2.2k Views Asked by At

I googled around, but I could not find an answer to my question. Functions like scan (base package) and fread (data.table package) do a very good job in reading just the first N lines from a .txt or .csv specified by the user. However, when it comes to .RData, load loads the entire file and there is no way to specify how many values shall be read from it.

I have .RData files which are over 3GB of size, each containing a single data.frame or data.table, and don't always need to load the entire file, but just, say, the first 100 or 1,000 rows of the object. Is there a way to do this?

3

There are 3 best solutions below

3
On

Try read_lines_raw:

first_1000 <- read_lines_raw(rdata_filename,skip=0,n_max = 1000)
2
On

What about this simple work around?

my_data <- head(readRDS("my_data.RDS"), n = 1000)

Set the n parameter of head() to whatever you need.

You could even make yourself a little function if you plan to do this a lot.

read_rds <- function(file, n) {
  # note file can either be a connection object or a character string containing a path
  return(head(readRDS(file), n))
} 
0
On

My guess is there isn't an out-of-the-box solution for this.

If we look at a sample, ASCII-encoded, not compressed, RDS file, we see that it is stored in column major order:

saveRDS(mtcars[1:5, 1:2], "testrds.rds", ascii = TRUE, compress = FALSE)

Yields this file (with comments inserted by me)

A        ## ASCII file
3        ## some version info and ??
262146
197888
6
CP1252
787
2
14
5       ## This seems to indicate 5 items in this vector (column)
21      ## first column starts here (but how would you know?)
21
22.8
21.4
18.7    ## first column ends here
14
5       ## Again, This seems to indicate 5 items in this vector (column)
6       ## second column starts here
6
4
6
8       ## second column ends here
1026
1
262153    # Attributes start here: names, row.names, class 
5
names                ## col names
16
2
262153
3
mpg                  ### first col name
262153
3
cyl                  ### second col name
1026
1
262153
9
row.names            ## 2nd attribute: row.names 
16
5
262153
9
Mazda\040RX4         ### first row name
262153
13
Mazda\040RX4\040Wag  ### second row name
262153
10
Datsun\040710        ### ...
262153
14
Hornet\0404\040Drive
262153
17
Hornet\040Sportabout ### last row name
1026
1
262153
5
class                ## 3rd attribute: class
16
1
262153
10
data.frame           ### value of class
254

As you can see with this simple RDS file, reading the first few rows of data still requires parsing the whole file, and would involve knowing which rows to skip over. And you'd want more documentation of RDS files than is in the R Internals doc.

Based on this simple example, one could probably make some guesses and get a rough draft function working for RDS files you know are data frames, but it would take a bit of work--and a lot more work if you wanted to make sure it's robust enough to handle more complex data frames (e.g., with factor and Date columns).
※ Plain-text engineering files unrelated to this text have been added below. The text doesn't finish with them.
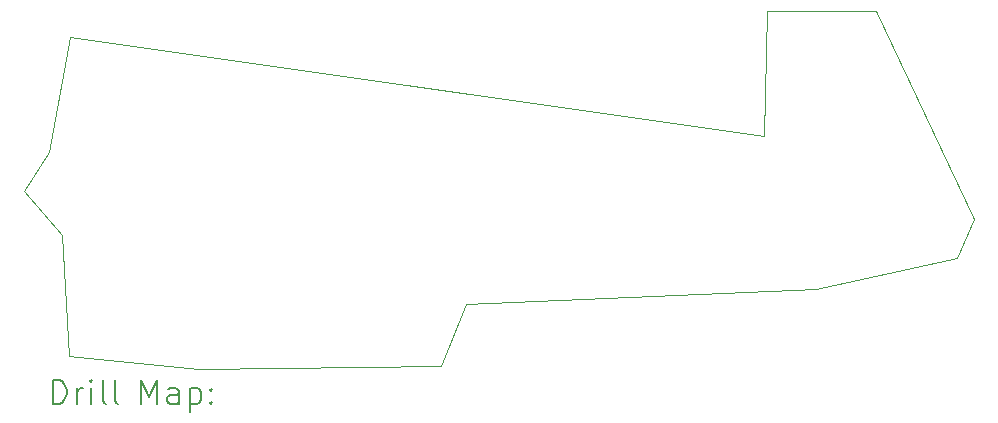
<source format=gbr>
%TF.GenerationSoftware,KiCad,Pcbnew,(6.99.0-2452-gdb4f2d9dd8)*%
%TF.CreationDate,2022-07-19T11:49:09+04:00*%
%TF.ProjectId,Mooney,4d6f6f6e-6579-42e6-9b69-6361645f7063,rev?*%
%TF.SameCoordinates,Original*%
%TF.FileFunction,Drillmap*%
%TF.FilePolarity,Positive*%
%FSLAX45Y45*%
G04 Gerber Fmt 4.5, Leading zero omitted, Abs format (unit mm)*
G04 Created by KiCad (PCBNEW (6.99.0-2452-gdb4f2d9dd8)) date 2022-07-19 11:49:09*
%MOMM*%
%LPD*%
G01*
G04 APERTURE LIST*
%ADD10C,0.100000*%
%ADD11C,0.200000*%
G04 APERTURE END LIST*
D10*
X13980000Y-4750000D02*
X13840000Y-5080000D01*
X12640000Y-5350000D01*
X9680000Y-5470000D01*
X9470000Y-6000000D01*
X7420000Y-6020000D01*
X6320000Y-5910000D01*
X6260000Y-4890000D01*
X5940000Y-4520000D01*
X6150000Y-4190000D01*
X6330000Y-3210000D01*
X12200000Y-4050000D01*
X12230000Y-2990000D01*
X13150000Y-2990000D01*
X13980000Y-4750000D01*
D11*
X6182619Y-6318476D02*
X6182619Y-6118476D01*
X6182619Y-6118476D02*
X6230238Y-6118476D01*
X6230238Y-6118476D02*
X6258809Y-6128000D01*
X6258809Y-6128000D02*
X6277857Y-6147048D01*
X6277857Y-6147048D02*
X6287381Y-6166095D01*
X6287381Y-6166095D02*
X6296905Y-6204190D01*
X6296905Y-6204190D02*
X6296905Y-6232762D01*
X6296905Y-6232762D02*
X6287381Y-6270857D01*
X6287381Y-6270857D02*
X6277857Y-6289905D01*
X6277857Y-6289905D02*
X6258809Y-6308952D01*
X6258809Y-6308952D02*
X6230238Y-6318476D01*
X6230238Y-6318476D02*
X6182619Y-6318476D01*
X6382619Y-6318476D02*
X6382619Y-6185143D01*
X6382619Y-6223238D02*
X6392143Y-6204190D01*
X6392143Y-6204190D02*
X6401667Y-6194667D01*
X6401667Y-6194667D02*
X6420714Y-6185143D01*
X6420714Y-6185143D02*
X6439762Y-6185143D01*
X6506428Y-6318476D02*
X6506428Y-6185143D01*
X6506428Y-6118476D02*
X6496905Y-6128000D01*
X6496905Y-6128000D02*
X6506428Y-6137524D01*
X6506428Y-6137524D02*
X6515952Y-6128000D01*
X6515952Y-6128000D02*
X6506428Y-6118476D01*
X6506428Y-6118476D02*
X6506428Y-6137524D01*
X6630238Y-6318476D02*
X6611190Y-6308952D01*
X6611190Y-6308952D02*
X6601667Y-6289905D01*
X6601667Y-6289905D02*
X6601667Y-6118476D01*
X6735000Y-6318476D02*
X6715952Y-6308952D01*
X6715952Y-6308952D02*
X6706428Y-6289905D01*
X6706428Y-6289905D02*
X6706428Y-6118476D01*
X6931190Y-6318476D02*
X6931190Y-6118476D01*
X6931190Y-6118476D02*
X6997857Y-6261333D01*
X6997857Y-6261333D02*
X7064524Y-6118476D01*
X7064524Y-6118476D02*
X7064524Y-6318476D01*
X7245476Y-6318476D02*
X7245476Y-6213714D01*
X7245476Y-6213714D02*
X7235952Y-6194667D01*
X7235952Y-6194667D02*
X7216905Y-6185143D01*
X7216905Y-6185143D02*
X7178809Y-6185143D01*
X7178809Y-6185143D02*
X7159762Y-6194667D01*
X7245476Y-6308952D02*
X7226428Y-6318476D01*
X7226428Y-6318476D02*
X7178809Y-6318476D01*
X7178809Y-6318476D02*
X7159762Y-6308952D01*
X7159762Y-6308952D02*
X7150238Y-6289905D01*
X7150238Y-6289905D02*
X7150238Y-6270857D01*
X7150238Y-6270857D02*
X7159762Y-6251809D01*
X7159762Y-6251809D02*
X7178809Y-6242286D01*
X7178809Y-6242286D02*
X7226428Y-6242286D01*
X7226428Y-6242286D02*
X7245476Y-6232762D01*
X7340714Y-6185143D02*
X7340714Y-6385143D01*
X7340714Y-6194667D02*
X7359762Y-6185143D01*
X7359762Y-6185143D02*
X7397857Y-6185143D01*
X7397857Y-6185143D02*
X7416905Y-6194667D01*
X7416905Y-6194667D02*
X7426428Y-6204190D01*
X7426428Y-6204190D02*
X7435952Y-6223238D01*
X7435952Y-6223238D02*
X7435952Y-6280381D01*
X7435952Y-6280381D02*
X7426428Y-6299428D01*
X7426428Y-6299428D02*
X7416905Y-6308952D01*
X7416905Y-6308952D02*
X7397857Y-6318476D01*
X7397857Y-6318476D02*
X7359762Y-6318476D01*
X7359762Y-6318476D02*
X7340714Y-6308952D01*
X7521667Y-6299428D02*
X7531190Y-6308952D01*
X7531190Y-6308952D02*
X7521667Y-6318476D01*
X7521667Y-6318476D02*
X7512143Y-6308952D01*
X7512143Y-6308952D02*
X7521667Y-6299428D01*
X7521667Y-6299428D02*
X7521667Y-6318476D01*
X7521667Y-6194667D02*
X7531190Y-6204190D01*
X7531190Y-6204190D02*
X7521667Y-6213714D01*
X7521667Y-6213714D02*
X7512143Y-6204190D01*
X7512143Y-6204190D02*
X7521667Y-6194667D01*
X7521667Y-6194667D02*
X7521667Y-6213714D01*
M02*

</source>
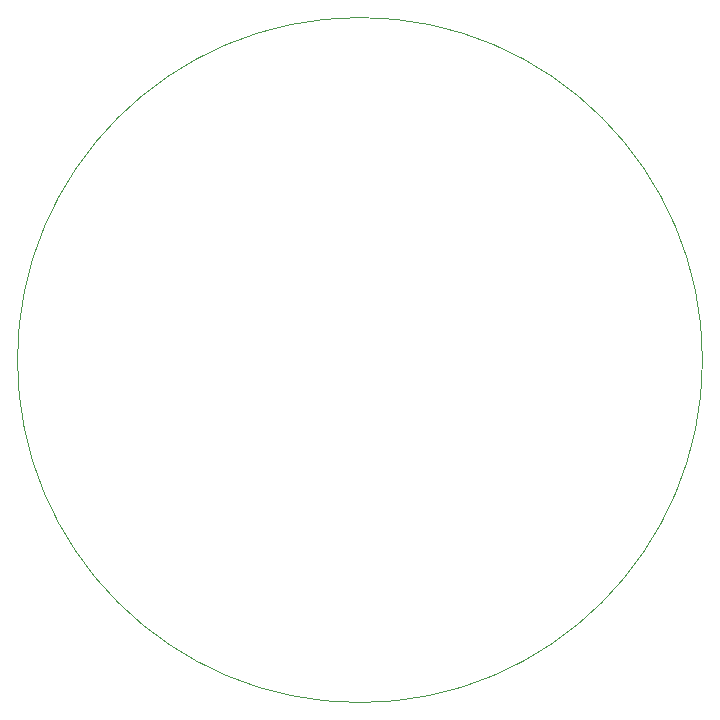
<source format=gm1>
G04 #@! TF.GenerationSoftware,KiCad,Pcbnew,(5.1.4)-1*
G04 #@! TF.CreationDate,2021-04-23T00:03:44+10:00*
G04 #@! TF.ProjectId,wheel-hub-io-v1,77686565-6c2d-4687-9562-2d696f2d7631,rev?*
G04 #@! TF.SameCoordinates,Original*
G04 #@! TF.FileFunction,Profile,NP*
%FSLAX46Y46*%
G04 Gerber Fmt 4.6, Leading zero omitted, Abs format (unit mm)*
G04 Created by KiCad (PCBNEW (5.1.4)-1) date 2021-04-23 00:03:44*
%MOMM*%
%LPD*%
G04 APERTURE LIST*
%ADD10C,0.050000*%
G04 APERTURE END LIST*
D10*
X99000000Y-100000000D02*
G75*
G03X99000000Y-100000000I-29000000J0D01*
G01*
M02*

</source>
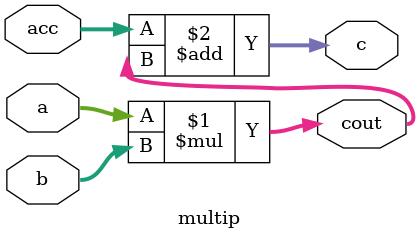
<source format=v>
module multip(a, b, c, cout, acc); 
	input[7:0] a; 
	input[7:0] b; 
	input[7:0] acc;
	
	output[15:0] cout; 
	output[15:0] c; 

	assign cout = a*b; 
	assign c = acc +cout; 
endmodule
</source>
If you have RData files, they will have a similar but slightly more complex format as they can handle multiple objects.

All-in-all, I think RDS and RData are poor choices for data you might want to partially load. You'd do better with a CSV or TSV, and then you could use the standard options you mention in your question (or vroom::vroom) to load only the data you want into memory.